Любимое число Цветаевой, магическая «семерка» сообщает силу лирической героине, которая не боится новой себя, на сколько бы ни отбрасывало ее новое «я», новая «змеиная шкура» прочь от прежней, молодой. Она торопится жить, а значит, и прощаться... «Всё раньше всех, — записала Цветаева. — Революцией увлекалась 13-ти лет, Бальмонту подражала 14-ти лет, — и теперь, 29-ти лет... окончательно распростилась с молодостью».

Вот следы работы над стихами на эту тему:

О насколько ты
— Милая! — меня была моложе.
          —----
Ты волос раскручивала кольца,
Ты ресниц оттачивала стрелы.
Строгие уста давая — скольким?
За чужие я грехи терпела.
          —----
Выжила шального постояльца!
Молодость моя — сдалась насилу!
Так дитя, на дальние светила
Изумясь, кольцо роняет с пальца.

Выжила шального постояльца!
Голая стою — глаза раскрыла.
Так дитя, на дальние светила
Изумясь, кольцо роняет с пальца.

С молодостью покончено так же, как и с земной любовью — даром Афродиты. Всё позади:

В широкие закатные ворота
Венерины летите, голубки!..
...........................
Как змей на старую взирает кожу —
Я молодость свою переросла...
(«Уже богов — не те уже щедроты...)

Содружества заоблачный отвес
Не променяю на юдоль любови...
(«Блаженны дочерей твоих, Земля...»)

Поэт возносит презрительную «хвалу» Афродите — Венере, «анти»-хвалу — анафему носительнице и олицетворению великой низости любви.

Торжественно-архаическим стихом, исполненным высокого драматизма, выражает поэт трагедию отречения женской души от соблазнов земной любви. Проклятие «пеннорожденной» насылательнице зла,

Венере, проклятие женским чарам, неотвязно и повсюду голубями мелькающим, воркующим, чарам, которые не спасают, а губят, не приносят счастья, а насылают беды, прочитывается в цветаевских строках:

Сколько их, сколько их ест из рук,
Белых и сизых!
◆ ◆ ◆ ◆ ◆ ◆ ◆
**НАБОР ЗАДАНИЙ:**
(a) Изложите короче абзац фрагмента о стихах Цветаевой, который начинается словами «Любимое число Цветаевой», сохранив все его основные факты.
(b) Продолжите фрагмент о стихах Цветаевой начиная с места, где он обрывается.

(Строки данных)
◆ ◆ ◆ ◆ ◆ ◆ ◆
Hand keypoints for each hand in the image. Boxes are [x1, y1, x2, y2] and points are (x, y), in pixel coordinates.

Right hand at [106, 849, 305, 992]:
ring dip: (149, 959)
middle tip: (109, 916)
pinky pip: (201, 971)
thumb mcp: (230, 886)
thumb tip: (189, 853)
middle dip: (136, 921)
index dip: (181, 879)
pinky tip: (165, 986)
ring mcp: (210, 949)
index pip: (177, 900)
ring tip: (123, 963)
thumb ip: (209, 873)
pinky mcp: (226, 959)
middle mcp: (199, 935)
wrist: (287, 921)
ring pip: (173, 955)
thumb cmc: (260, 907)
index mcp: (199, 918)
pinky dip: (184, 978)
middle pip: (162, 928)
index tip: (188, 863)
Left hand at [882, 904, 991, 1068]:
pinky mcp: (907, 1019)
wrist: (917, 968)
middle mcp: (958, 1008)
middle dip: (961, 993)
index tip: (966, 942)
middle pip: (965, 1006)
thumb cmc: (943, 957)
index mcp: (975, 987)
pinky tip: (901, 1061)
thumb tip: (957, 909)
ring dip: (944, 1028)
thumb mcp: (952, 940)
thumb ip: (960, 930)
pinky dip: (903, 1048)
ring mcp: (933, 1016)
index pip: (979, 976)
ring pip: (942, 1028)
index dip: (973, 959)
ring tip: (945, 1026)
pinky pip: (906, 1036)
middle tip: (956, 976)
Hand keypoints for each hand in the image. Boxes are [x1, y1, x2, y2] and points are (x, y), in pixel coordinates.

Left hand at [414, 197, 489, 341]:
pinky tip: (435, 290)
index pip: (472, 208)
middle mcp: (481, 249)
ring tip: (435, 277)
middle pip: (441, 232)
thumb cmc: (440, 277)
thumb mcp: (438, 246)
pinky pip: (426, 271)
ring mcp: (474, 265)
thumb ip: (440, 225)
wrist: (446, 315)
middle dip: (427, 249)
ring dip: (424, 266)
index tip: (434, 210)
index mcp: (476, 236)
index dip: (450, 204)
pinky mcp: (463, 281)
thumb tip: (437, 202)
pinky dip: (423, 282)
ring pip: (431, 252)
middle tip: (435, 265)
◆ ◆ ◆ ◆ ◆ ◆ ◆
**ОТВЕТЫ К ЗАДАНИЯМ:**
(a) «Семерка», любимое магическое число Цветаевой, дает силу лирической героине. Героиня не боится нового «я», как бы далеко оно ни уводило ее от прежней, молодой. Она спешит жить, а значит, и прощаться. Цветаева записала, что всё у нее было раньше всех: революцией она увлеклась в 13 лет, Бальмонту подражала в 14, а в 29 окончательно простилась с молодостью.

(b)
Целые царства воркуют вкруг
Уст твоих, Низость!
..........................
Каждое облако в час дурной —
Грудью круглится.
В каждом цветке неповинном — твой
Лик, Дьяволица!

Бренная пена, морская соль...
В пене и в муке —
Повиноваться тебе — доколь,
Камень безрукий?

Знаменитая ли древняя статуя, бездушная ли плоть, — всё в конечном счете фетиш, обман, зло...

Молодость и любовь приносит лирическая героиня на алтарь высокой верности: «От гнева в печени, мечты во лбу, Богиня Верности, храни рабу. Чугунным ободом скрепи ей грудь, Богиня Верности, покровом будь». Простившаяся — рано и трудно — с молодостью; «Скоро уж из ласточек — в колдуньи!..» (в Сивиллы?); иссушенная разлукой, испепеленная надеждой на встречу, она отрешена от всего: даже Муза сделалась равнодушной, безучастной: «Не злая, не добрая, А так себе: дальняя».

Двадцатым ноября помечено одно из самых загадочных и многозначных стихотворений — истинно волшебное по красоте и таинственности:

Без самовластия,
С полною кротостью.
Легкий и ласковый
Воздух над пропастью.

Выросший сразу,
— Молнией — в срок —
Как по приказу
Будет цветок.

Змееволосый,
Звездоочитый...
Не смертоносный, —
Сам без защиты!

Он ли мне? Я — ему?
Знаю: польщусь...
Знаю: нечаянно
В смерть оступлюсь...

Некое демоническое видение. Цветаевская бездна, пропасть, вертикаль. Есть здесь что-то от гейневско-лермонтовских «Горных вершин», и, возможно — отголосок блоковских слов, обращенных к Ахматовой: «Красота страшна, Вам скажут...» Или это — продолжение спора Цветаевой с самою собой о смертоносности, неотразимости и лжебеззащитности Красоты?.. Или в воображении поэта мелькнул образ прекрасной Маруси, превращенной в цветок, из афанасьевской сказки об упыре и девушке, — ведь еще в начале лета 1921 года Цветаева сделала записи в тетради о поэме на этот сюжет (будущая поэма «Мо'лодец»)... Толкований здесь может быть множество, но главное — магия поэтического настроения...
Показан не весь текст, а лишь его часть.